Garipce - Die Sonne strahlt, die Vögel zwitschern in den Maulbeerbäumen und die Fischerboote schaukeln im Hafen. Die Welt scheint in Ordnung zu sein in Garipce, einem beschaulichen kleinen Fischerdorf am Bosporus im Norden der türkischen Metropole Istanbul. Aber die Idylle trügt, sagt die Hausfrau Elvan Aslan. „Zu dieser Jahreszeit müssten wir nachts eigentlich die Nachtigallen singen hören“, sagt sie. „Aber wenn ich im Bett liege und lausche, höre ich nur Baulärm.“

Nur ein paar hundert Meter vom Dorf entfernt haben die Arbeiten an einem milliardenschweren Projekt begonnen, das Garipce für immer verändern wird: Am Mittwoch legen Staatspräsident Abdullah Gül und Ministerpräsident Recep Tayyip Erdogan in einer Bucht in der Nähe des Dorfes offiziell den Grundstein für eine neue Autobahnbrücke über den Bosporus. In zwei Jahren soll die Hängebrücke fertig sein – umstritten ist sie schon jetzt.

> **Verständnis prüfen**:
• a. Wer legt laut dem Text über Garipce am Mittwoch offiziell den Grundstein für die neue Autobahnbrücke?
• b. Wiederholen Sie aus dem Text über Garipce wörtlich den Teil, der mit „Nur ein paar“ beginnt und bis einschließlich „sie schon jetzt.“ reicht.
• c. Knüpfen Sie an den Text über Garipce an und schreiben Sie ihn nach seinem letzten Satz weiter.
Die Zeilen stammen aus einer anderen Quelle als der Text über Garipce.

> **Übungsdaten**:
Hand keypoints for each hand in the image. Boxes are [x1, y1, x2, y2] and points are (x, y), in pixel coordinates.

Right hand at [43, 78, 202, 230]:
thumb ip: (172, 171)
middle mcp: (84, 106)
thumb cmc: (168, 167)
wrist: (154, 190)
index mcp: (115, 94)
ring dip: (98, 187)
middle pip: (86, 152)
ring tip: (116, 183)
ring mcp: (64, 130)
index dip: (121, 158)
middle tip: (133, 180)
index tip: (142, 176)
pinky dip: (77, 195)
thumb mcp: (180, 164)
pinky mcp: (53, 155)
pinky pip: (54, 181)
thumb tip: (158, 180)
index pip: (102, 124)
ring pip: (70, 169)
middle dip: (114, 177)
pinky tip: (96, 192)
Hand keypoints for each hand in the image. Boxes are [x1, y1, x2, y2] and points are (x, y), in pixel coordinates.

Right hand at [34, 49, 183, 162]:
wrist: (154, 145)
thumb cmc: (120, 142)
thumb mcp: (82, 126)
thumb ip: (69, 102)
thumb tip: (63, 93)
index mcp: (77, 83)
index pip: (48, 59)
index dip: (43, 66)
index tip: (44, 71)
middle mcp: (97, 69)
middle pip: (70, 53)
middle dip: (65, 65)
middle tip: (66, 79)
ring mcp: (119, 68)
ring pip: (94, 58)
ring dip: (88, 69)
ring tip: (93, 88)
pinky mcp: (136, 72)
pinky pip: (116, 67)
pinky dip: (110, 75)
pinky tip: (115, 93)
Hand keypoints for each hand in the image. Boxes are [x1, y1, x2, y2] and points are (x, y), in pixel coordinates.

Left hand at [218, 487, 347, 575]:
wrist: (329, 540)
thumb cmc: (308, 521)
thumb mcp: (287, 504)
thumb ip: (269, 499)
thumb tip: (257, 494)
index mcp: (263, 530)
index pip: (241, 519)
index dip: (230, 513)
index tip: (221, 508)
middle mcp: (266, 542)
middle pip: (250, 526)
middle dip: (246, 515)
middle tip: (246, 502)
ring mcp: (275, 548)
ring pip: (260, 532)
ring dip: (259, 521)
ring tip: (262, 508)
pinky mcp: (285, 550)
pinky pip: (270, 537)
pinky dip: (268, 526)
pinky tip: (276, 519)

...

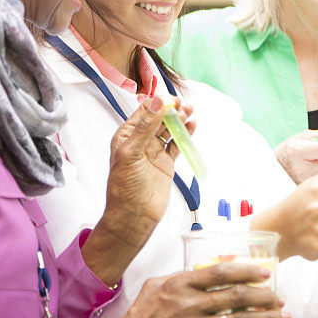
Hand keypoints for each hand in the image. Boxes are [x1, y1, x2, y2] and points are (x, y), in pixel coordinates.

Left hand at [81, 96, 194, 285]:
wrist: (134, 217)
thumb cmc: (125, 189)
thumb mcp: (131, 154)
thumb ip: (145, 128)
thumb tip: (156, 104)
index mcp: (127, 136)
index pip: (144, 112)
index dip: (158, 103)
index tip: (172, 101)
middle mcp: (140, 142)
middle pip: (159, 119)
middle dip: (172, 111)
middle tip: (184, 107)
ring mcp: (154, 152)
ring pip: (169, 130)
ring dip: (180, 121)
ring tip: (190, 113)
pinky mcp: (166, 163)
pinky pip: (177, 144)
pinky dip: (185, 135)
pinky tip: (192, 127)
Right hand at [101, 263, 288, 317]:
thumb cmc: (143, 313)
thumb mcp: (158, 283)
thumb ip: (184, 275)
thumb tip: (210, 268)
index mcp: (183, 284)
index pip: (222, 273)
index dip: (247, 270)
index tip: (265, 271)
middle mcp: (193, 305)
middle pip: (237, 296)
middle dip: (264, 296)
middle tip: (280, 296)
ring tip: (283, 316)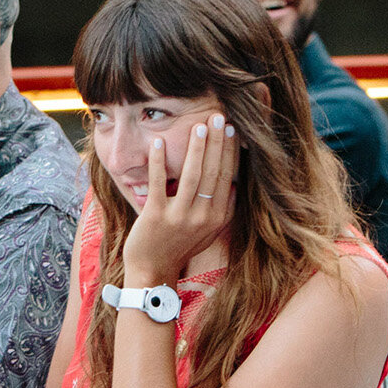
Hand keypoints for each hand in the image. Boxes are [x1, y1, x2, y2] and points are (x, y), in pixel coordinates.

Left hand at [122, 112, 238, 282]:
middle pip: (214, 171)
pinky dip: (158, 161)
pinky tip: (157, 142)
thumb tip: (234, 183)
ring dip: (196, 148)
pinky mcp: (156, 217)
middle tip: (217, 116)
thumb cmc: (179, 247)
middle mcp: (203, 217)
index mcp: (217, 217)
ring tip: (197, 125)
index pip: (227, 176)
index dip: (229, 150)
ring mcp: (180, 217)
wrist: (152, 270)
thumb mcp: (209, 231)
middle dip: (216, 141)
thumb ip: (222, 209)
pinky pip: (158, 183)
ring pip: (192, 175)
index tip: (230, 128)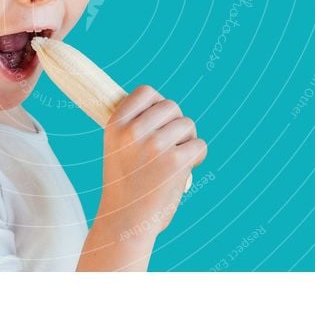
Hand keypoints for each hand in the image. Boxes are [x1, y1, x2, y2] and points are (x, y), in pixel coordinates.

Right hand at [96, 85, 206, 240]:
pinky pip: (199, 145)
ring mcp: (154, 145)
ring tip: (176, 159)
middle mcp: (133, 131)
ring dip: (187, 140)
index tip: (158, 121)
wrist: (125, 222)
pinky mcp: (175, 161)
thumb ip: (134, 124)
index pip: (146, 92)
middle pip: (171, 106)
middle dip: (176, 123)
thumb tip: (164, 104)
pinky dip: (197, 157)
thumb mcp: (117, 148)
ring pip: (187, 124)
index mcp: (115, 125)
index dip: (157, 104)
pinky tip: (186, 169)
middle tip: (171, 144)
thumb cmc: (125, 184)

> **Lösungen der Aufgaben**:
• a. Staatspräsident Abdullah Gül und Ministerpräsident Recep Tayyip Erdogan legen den Grundstein.

• b.
Nur ein paar hundert Meter vom Dorf entfernt haben die Arbeiten an einem milliardenschweren Projekt begonnen, das Garipce für immer verändern wird: Am Mittwoch legen Staatspräsident Abdullah Gül und Ministerpräsident Recep Tayyip Erdogan in einer Bucht in der Nähe des Dorfes offiziell den Grundstein für eine neue Autobahnbrücke über den Bosporus. In zwei Jahren soll die Hängebrücke fertig sein – umstritten ist sie schon jetzt.

• c.
Zwei Brücken über die Meerenge, die Asien und Europa trennt, hat Istanbul bereits: die „Bosporus-Brücke“ aus dem Jahr 1973 und die 1988 gebaute „Fatih-Sultan-Mehmet-Brücke“. Nun soll die dritte Brücke hinzukommen, als Teil eines neuen Autobahnrings von 414 Kilometern Länge um die 15-Millionen-Stadt Istanbul. Erdogan verspricht, die 2,5 Milliarden Dollar teure und knapp 1,3 Kilometer lange Brücke werde den Istanbuler Pendlern das Leben leichter machen. Derzeit kann die Fahrt von der Wohnung im asiatischen Teil der Riesenstadt zur Arbeit in Europa oder andersherum mehrere Stunden dauern. 140 Millionen Fahrzeuge überqueren die beiden bestehenden Brücken jedes Jahr.

Der rasante Wirtschaftsaufschwung der Türkei hat die Brücken zu Engpässen gemacht. Die neue Brücke soll acht Fahrbahnen für Autos und zwei Schienenstränge haben, die den Bosporus in rund 60 Meter Höhe überqueren. Gebaut wird sie von einem türkisch-italienischen Konsortium, das in den ersten zehn Jahren des Betriebs mit Maut Geld verdienen darf.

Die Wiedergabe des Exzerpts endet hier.